- Consigne: Dans l'extrait sur les romans de Murakami, quelles expériences grotesques ou absurdes sont données en exemple ? Répondez en une phrase, s'il vous plaît.

- Extrait fourni:

::::::

Se plonger dans la lecture d’un roman de Murakami, c’est entrer dans un monde a priori familier mais qui communique avec d’autres univers non pas parallèles au nôtre, mais limitrophes, dans lesquels on entre grâce à des personnages qui ont les capacités de perception permettant d’en trouver le passage… Et de nous y entraîner avec eux.
Ces univers sont peuplés de figures fantasmatiques – des hommes moutons, des fantômes – et d’expériences grotesques ou absurdes – il pleut des poissons, les chats parlent – qui dessinent une forme de poésie fantastique propre à son auteur et qui est sa marque de fabrique. De La course au mouton sauvage à Kafka sur le rivage, en passant par Danse danse danse, sans oublier Chroniques de l’oiseau à ressort, la formule est familière aux lecteurs réguliers de Murakami. Une formule familière sans pourtant qu’un quelconque effet de répétition ne se fasse ressentir, l’auteur prenant soin de ne pas nous perdre dans des histoires sans queue ni tête. Dans la complexité a priori du récit, se dessine un réseau où tout est relié et fait sens in fine, pour qui parvient à en lire les signes et à décrypter les figures.

::::::

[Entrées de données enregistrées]
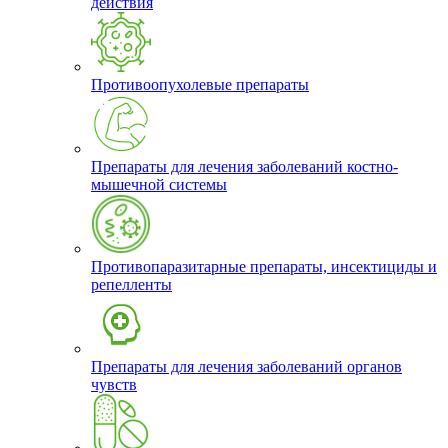
действия
Противоопухолевые препараты
Препараты для лечения заболеваний костно-
мышечной системы
Противопаразитарные препараты, инсектициды и
репелленты
Препараты для лечения заболеваний органов
чувств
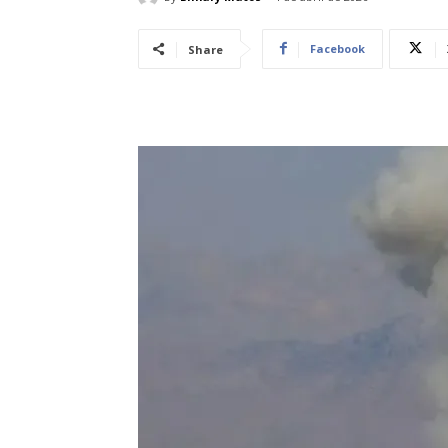
Facebook
Share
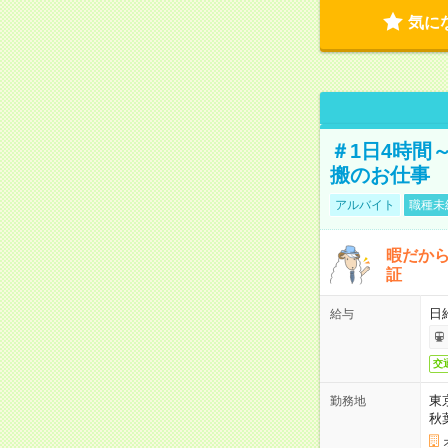
気に
＃1日4時間
搬のお仕事
アルバイト
職種未
暇だか
証
日
給与
交
東
勤務地
秋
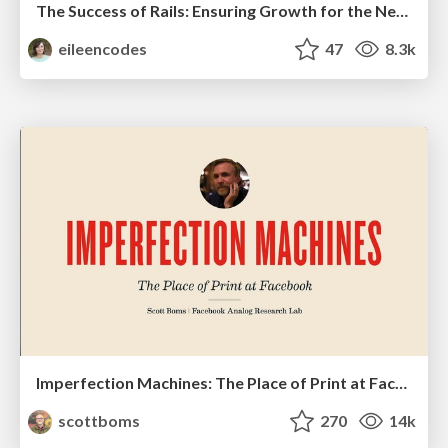
The Success of Rails: Ensuring Growth for the Next 100 Years
eileencodes
47
8.3k
Imperfection Machines: The Place of Print at Facebook
scottboms
270
14k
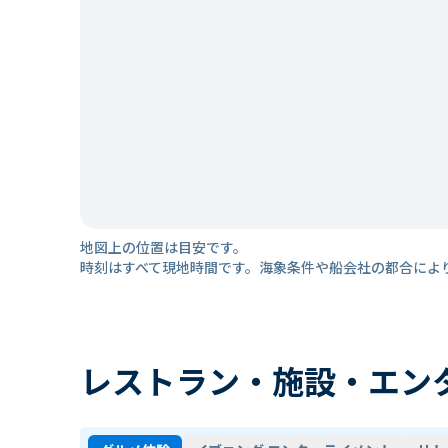
地図上の位置は目安です。
時刻はすべて現地時間です。海象条件や船会社の都合によ
レストラン・施設・エン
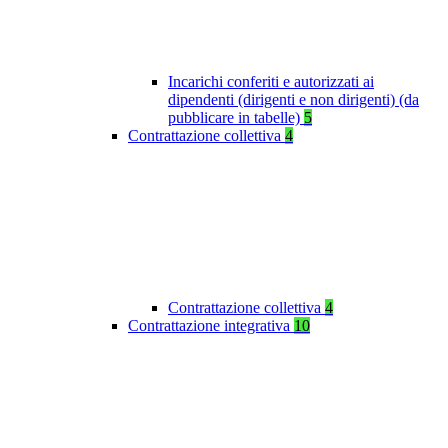
Incarichi conferiti e autorizzati ai
dipendenti (dirigenti e non dirigenti) (da
pubblicare in tabelle)
5
Contrattazione collettiva
4
Contrattazione collettiva
4
Contrattazione integrativa
10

::::::

- Résultat: Il pleut des poissons et les chats parlent.